Neben diesen ertragsteuerlichen Folgen hatte die Finanzverwaltung in der jüngeren Vergangenheit die Auffassung vertreten, dass die vGA eine schenkungsteuerrechlich relevante freigebige Zuwendung darstellt (vgl. gleichlautender Erlass vom 14.03.2013, BStBl. I 2012, S. 331). Dieser Auffassung der Finanzverwaltung vorausgegangen war ein Urteil des BFH vom 7.11.2007 (Az. II R 28/06), mit dem das Gericht entschied, dass eine vGA an eine nahestehende Person des Gesellschafters keine schenkungsteuerrelevante freigebige Zuwendung des Gesellschafters an die nahestehende Person sei, da es in dieser Konstellation an einer Vermögensverschiebung zwischen Gesellschafter und nahestehender Person fehlt. In einem obiter dictum zu diesem Urteil hatte der BFH aber angemerkt, dass die vGA gegebenenfalls aber als Zuwendung der Kapitalgesellschaft an die nahestehende Person eingeordnet werden könnte. Diese Anmerkung griff die Finanzverwaltung in der Folge mit der vorstehend skizzierten Auffassung dankbar auf.

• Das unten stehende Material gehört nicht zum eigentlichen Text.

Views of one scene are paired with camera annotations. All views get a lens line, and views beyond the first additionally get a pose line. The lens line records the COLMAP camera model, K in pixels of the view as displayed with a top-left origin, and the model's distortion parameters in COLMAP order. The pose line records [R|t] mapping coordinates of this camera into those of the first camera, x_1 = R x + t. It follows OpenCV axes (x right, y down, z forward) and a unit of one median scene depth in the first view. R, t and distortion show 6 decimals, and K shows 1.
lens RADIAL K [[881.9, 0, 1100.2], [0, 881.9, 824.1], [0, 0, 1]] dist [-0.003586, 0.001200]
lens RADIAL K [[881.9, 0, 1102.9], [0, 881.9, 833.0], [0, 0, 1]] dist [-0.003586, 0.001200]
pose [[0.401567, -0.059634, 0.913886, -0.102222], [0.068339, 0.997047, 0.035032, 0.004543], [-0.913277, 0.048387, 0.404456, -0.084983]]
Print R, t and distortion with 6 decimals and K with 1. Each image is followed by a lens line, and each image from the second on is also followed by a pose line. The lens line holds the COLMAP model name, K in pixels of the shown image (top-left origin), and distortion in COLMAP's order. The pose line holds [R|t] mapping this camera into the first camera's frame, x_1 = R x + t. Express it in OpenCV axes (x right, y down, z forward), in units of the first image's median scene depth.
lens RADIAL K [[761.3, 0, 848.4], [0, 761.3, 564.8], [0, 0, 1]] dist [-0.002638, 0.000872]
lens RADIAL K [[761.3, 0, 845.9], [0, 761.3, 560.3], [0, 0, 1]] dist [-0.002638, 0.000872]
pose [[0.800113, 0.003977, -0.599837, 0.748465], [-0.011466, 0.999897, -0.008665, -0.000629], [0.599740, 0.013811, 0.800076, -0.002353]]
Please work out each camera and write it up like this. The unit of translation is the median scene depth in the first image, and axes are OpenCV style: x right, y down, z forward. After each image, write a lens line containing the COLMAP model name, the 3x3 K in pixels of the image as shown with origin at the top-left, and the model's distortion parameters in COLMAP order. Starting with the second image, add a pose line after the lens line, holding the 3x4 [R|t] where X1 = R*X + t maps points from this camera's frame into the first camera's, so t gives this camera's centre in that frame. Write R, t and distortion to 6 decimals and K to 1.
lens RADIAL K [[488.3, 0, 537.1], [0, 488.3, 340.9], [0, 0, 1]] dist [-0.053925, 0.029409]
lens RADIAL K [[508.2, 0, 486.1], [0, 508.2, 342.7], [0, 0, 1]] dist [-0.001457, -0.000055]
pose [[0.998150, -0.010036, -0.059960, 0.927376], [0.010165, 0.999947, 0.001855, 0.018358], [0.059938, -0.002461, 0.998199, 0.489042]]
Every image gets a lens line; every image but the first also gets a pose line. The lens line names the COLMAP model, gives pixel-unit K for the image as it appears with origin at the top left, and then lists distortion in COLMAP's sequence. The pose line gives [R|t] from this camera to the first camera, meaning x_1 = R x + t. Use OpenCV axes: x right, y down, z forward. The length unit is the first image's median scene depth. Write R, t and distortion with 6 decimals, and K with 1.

Nach der Auffassung der Finanzverwaltung löst die vGA daher nicht nur eine Erhöhung des Gewinnes bei der Kapitalgesellschaft und eine Versteuerung einer Gewinnausschüttung beim Gesellschafter, sondern zusätzlich auch Schenkungsteuer aus. Dies sollte nach der Finanzverwaltung jedenfalls dann gelten, wenn – wie im Normalfall – nicht alle Gesellschafter gleichermaßen entsprechende Vorteile erhalten. Wurde im Rahmen einer Betriebsprüfung eine vGA festgestellt, musste der Steuerpflichtige in der Praxis damit rechnen, dass das für Schenkungsteuer zuständige Finanzamt informiert wird und für den Sachverhalt der vGA einen Schenkungsteuerbescheid erlässt.

Die Auffassung und Praxis der Finanzverwaltung wurde von weiten Teilen der Literatur stark kritisiert; einzelne Finanzgerichte bestätigten aber eine Schenkungsteuerpflichtigkeit der vGA.

In seiner Entscheidung vom 30.01.2013 (Az. II R 6/12) hatte der BFH nun Gelegenheit, zur Schenkungsteuerpflicht der vGA Stellung zu nehmen, und entschied eindeutig gegen die Auffassung der Finanzverwaltung. Der BFH stellte klar, dass es im Verhältnis zwischen einer Kapitalgesellschaft und ihren (unmittelbaren und mittelbaren) Gesellschaftern keine schenkungsteuerlich relevanten Zuwendungen nach § 7 Abs. 1 Nr. 1 ErbStG geben kann. Offene und auch verdeckte Gewinnausschüttungen einer Kapitalgesellschaft an ihre Gesellschafter beruhen auf dem Gesellschaftsverhältnis und erfolgen somit nicht freigebig. Dementsprechend ist nach Auffassung des BFH die vGA ausschließlich unter ertragsteuerlichen Gesichtspunkten zu würdigen; eine Schenkungsteuerpflichtigkeit der vGA scheidet danach in diesem Verhältnis aus.

Die vorliegende Entscheidung des BFH ist uneingeschränkt zu begrüßen. Obwohl nicht ausdrücklich entschieden, ist u.E. aufgrund der Urteilsbegründung davon auszugehen, dass der BFH auch die Schenkungsteuerpflicht einer vGA an eine nahestehende Person ablehnt. Der BFH wird mit dem anhängigen Verfahren Az. II B 94/12 in Kürze Gelegenheit haben, auch zu dieser Konstellation eindeutig Stellung zu nehmen und Restzweifel auszuräumen.

Es bleibt abzuwarten, ob und ggf. wie der Gesetzgeber auf dieses Urteil reagieren wird. Es ist nicht ausgeschlossen, dass diese dogmatisch richtige Entscheidung durch die Einführung einer gesetzgeberischen Fiktion der schenkungssteuerlich relevanten freigebigen Zuwendung im Fall einer vGA (ähnlich § 7 Abs. 8 ErbStG) vom Gesetzgeber korrigiert wird.